SEJONG, - South Korean health authorities revealed a significant vaccination initiative targeting the nation's cattle population on Wednesday, in an attempt to curb the spread of lumpy skin disease. The disease has seen a rise in confirmed cases to 29 since its first-ever outbreak in the country last Friday.
According to a news release by Yonhap News Agency, the plan aims to vaccinate all cattle in the nation by early next month. The ministry is currently in negotiations to secure 4 million vaccine doses. The ministry added that if the vaccination program proceeds without interruption, outbreaks should stabilize within November.
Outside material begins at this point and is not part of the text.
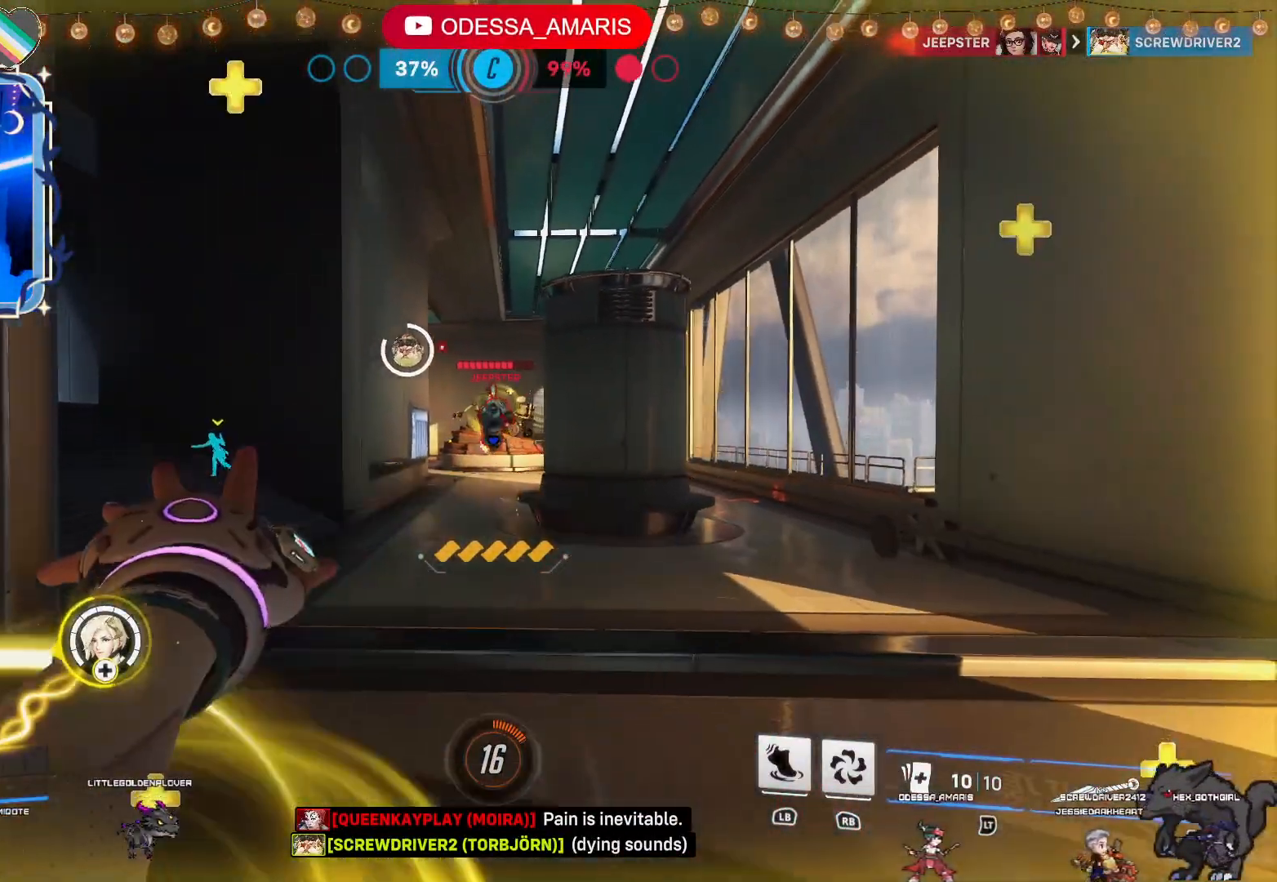
{"buttons": ["R2"], "left_stick": "down-right", "right_stick": "center", "events": [[233, "left_stick", "down"], [333, "left_stick", "down-right"]]}
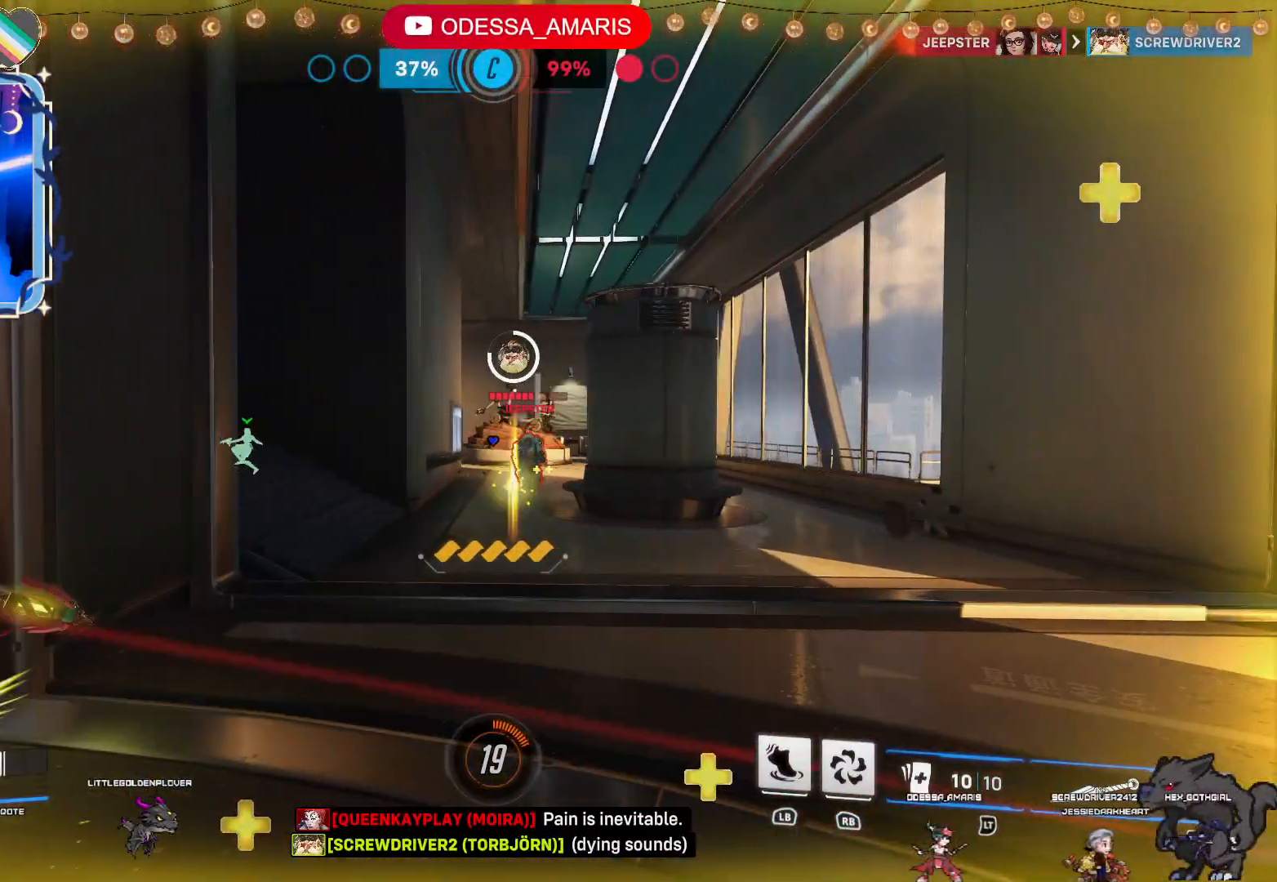
{"buttons": ["R2"], "left_stick": "left", "right_stick": "center", "events": [[200, "left_stick", "left"]]}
In addition to vaccinations, health authorities and local governments are increasing efforts to prevent the disease from spreading further. Measures include the mobilization of disinfection facilities and restrictions on livestock transportation. South Chungcheong Province, the first region to report a confirmed case, is operating 19 disinfection facilities and 12 control posts.
Meanwhile, Anseong, the largest cattle producer in the greater Seoul region, is taking extra precautions despite no confirmed cases yet. The city is home to over 1,600 farms raising 100,000 head of cattle. The government also intends to ban the movement of cattle out of infected areas until the completion of the vaccination program.
Health authorities are currently investigating the origins of the virus in the country, including the possibility of infected mosquitoes being transported by air currents or ships. The disease is highly infectious among cattle and buffalo and causes skin lesions, fever, and loss of appetite.